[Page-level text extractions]

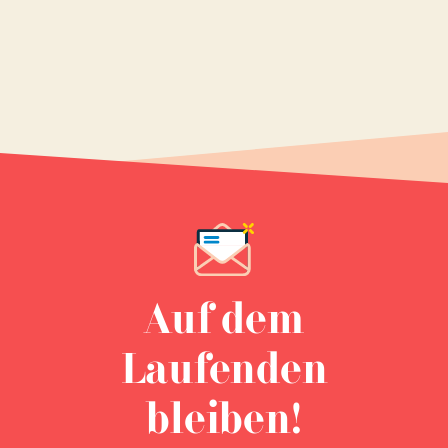
Auf dem
Laufenden
bleiben!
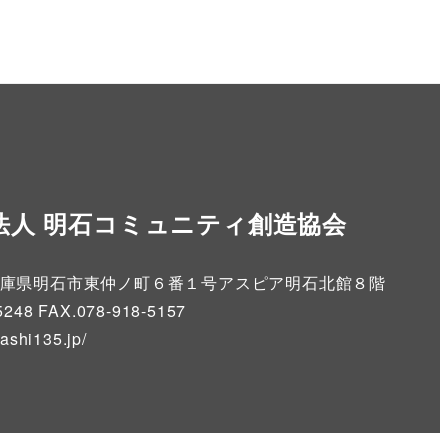
法人 明石コミュニティ創造協会
86 兵庫県明石市東仲ノ町６番１号アスピア明石北館８階
5248 FAX.078-918-5157
kashi135.jp
/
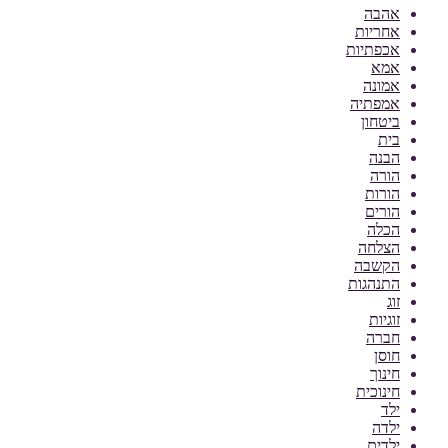
אהבה
אחריות
אכפתיות
אמא
אמונה
אמפתיה
ביטחון
בית
הבנה
הורה
הורות
הורים
הכלה
הצלחה
הקשבה
התנהגות
זוג
זוגיות
חברה
חוסן
חינוך
חינוכית
ילד
ילדה
ילדים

TRY IT.
Would you repeat the entries exactly, but with no pictures?

ANSWER SECTION.
Auf dem
Laufenden
bleiben!
法人 明石コミュニティ創造協会
86 兵庫県明石市東仲ノ町６番１号アスピア明石北館８階
5248 FAX.078-918-5157
kashi135.jp
/
אהבה
אחריות
אכפתיות
אמא
אמונה
אמפתיה
ביטחון
בית
הבנה
הורה
הורות
הורים
הכלה
הצלחה
הקשבה
התנהגות
זוג
זוגיות
חברה
חוסן
חינוך
חינוכית
ילד
ילדה
ילדים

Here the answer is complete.